Assignment
Reproduce the text of every entry below word for word, leaving out the pictures.

═════ Given entries ═════

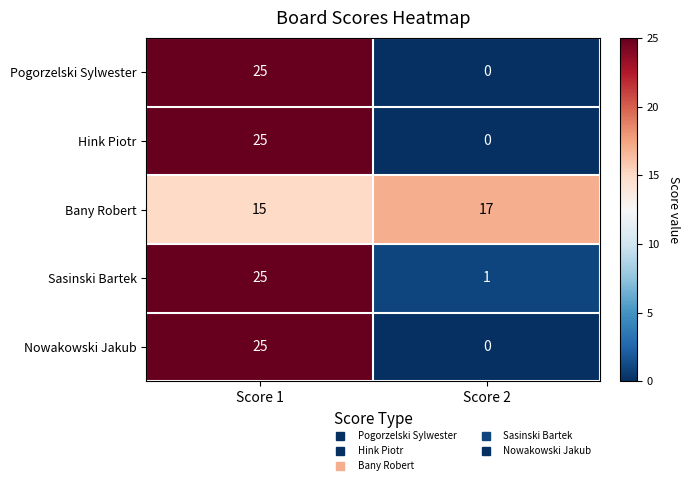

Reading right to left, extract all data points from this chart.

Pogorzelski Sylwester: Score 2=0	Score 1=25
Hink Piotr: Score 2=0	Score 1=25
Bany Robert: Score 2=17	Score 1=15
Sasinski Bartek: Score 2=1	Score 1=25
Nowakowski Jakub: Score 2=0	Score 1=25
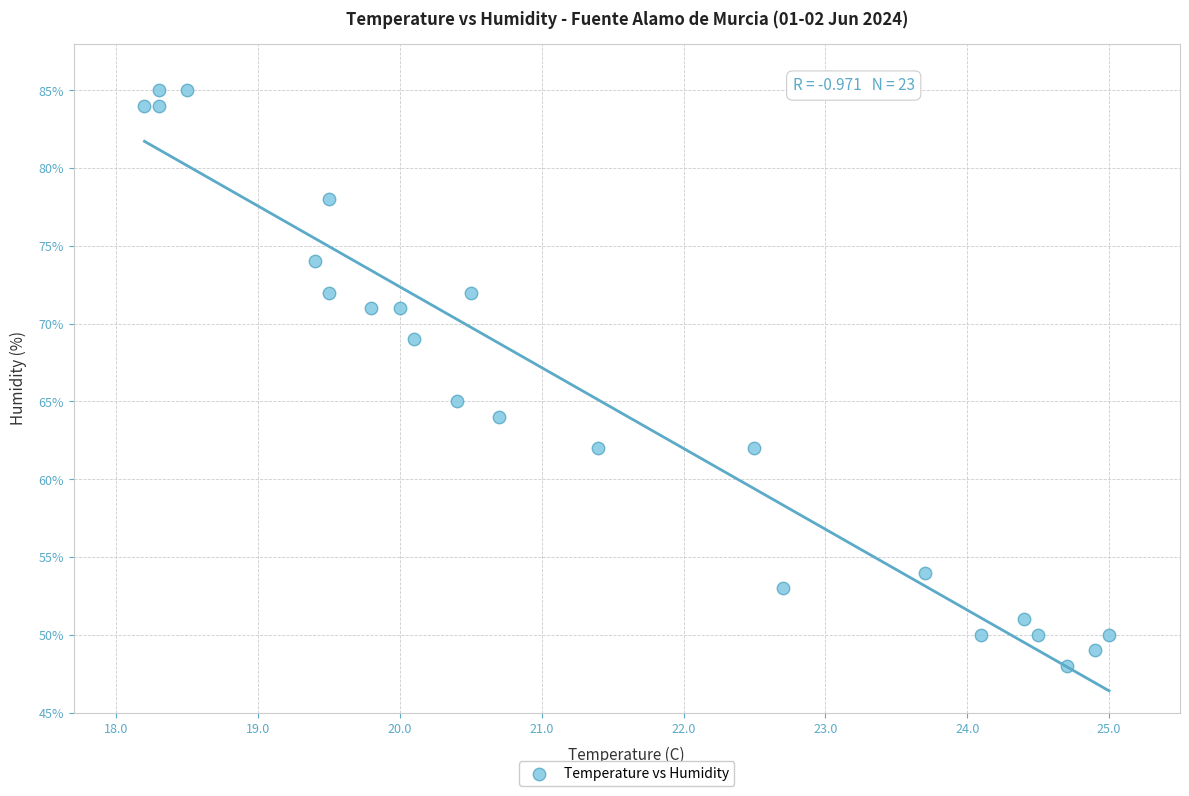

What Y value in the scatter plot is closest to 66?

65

═════

Written answer
Reading right to left, extract all data points from this chart.

Pogorzelski Sylwester: Score 2=0	Score 1=25
Hink Piotr: Score 2=0	Score 1=25
Bany Robert: Score 2=17	Score 1=15
Sasinski Bartek: Score 2=1	Score 1=25
Nowakowski Jakub: Score 2=0	Score 1=25

What Y value in the scatter plot is closest to 66?

65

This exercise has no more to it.